**TASK DIRECTIONS**
Only the pictures should be dropped; copy the rest of the entries exactly.

**DATA RECORDS**

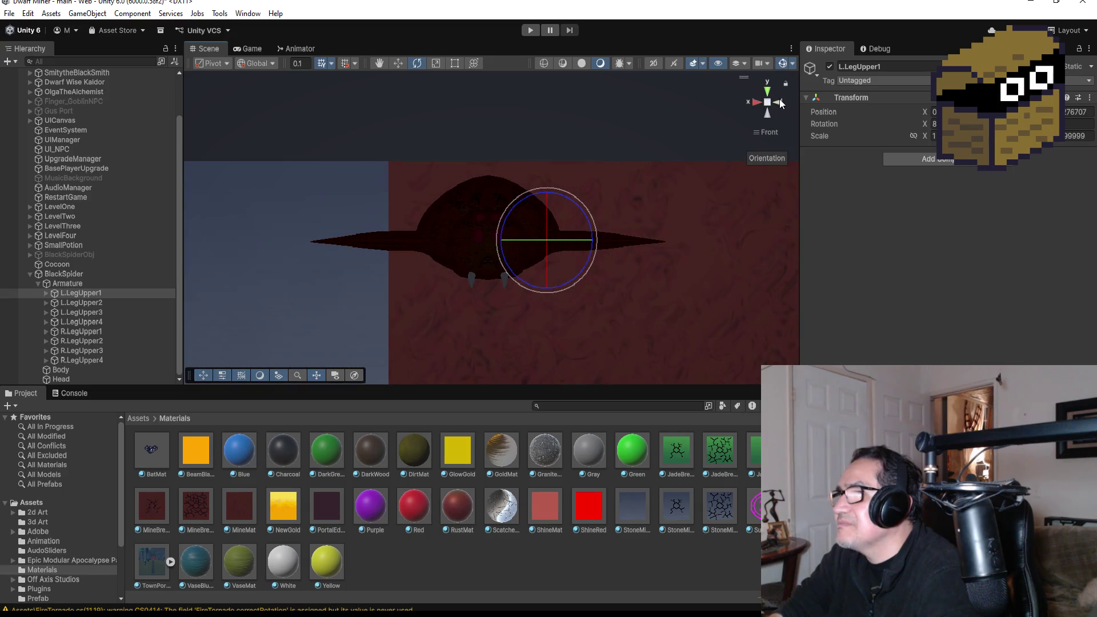
# Bend the first left leg downward by rotating L.LegMid1 and L.LegLow1
pyautogui.click(53, 293)
pyautogui.click(46, 292)
pyautogui.click(89, 303)
pyautogui.moveTo(621, 197); pyautogui.dragTo(694, 273)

**SOLUTION TO THE PROBLEM**
# Bend the first left leg downward by rotating L.LegMid1 and L.LegLow1
pyautogui.click(53, 293)
pyautogui.click(46, 292)
pyautogui.click(89, 303)
pyautogui.moveTo(621, 197); pyautogui.dragTo(694, 273)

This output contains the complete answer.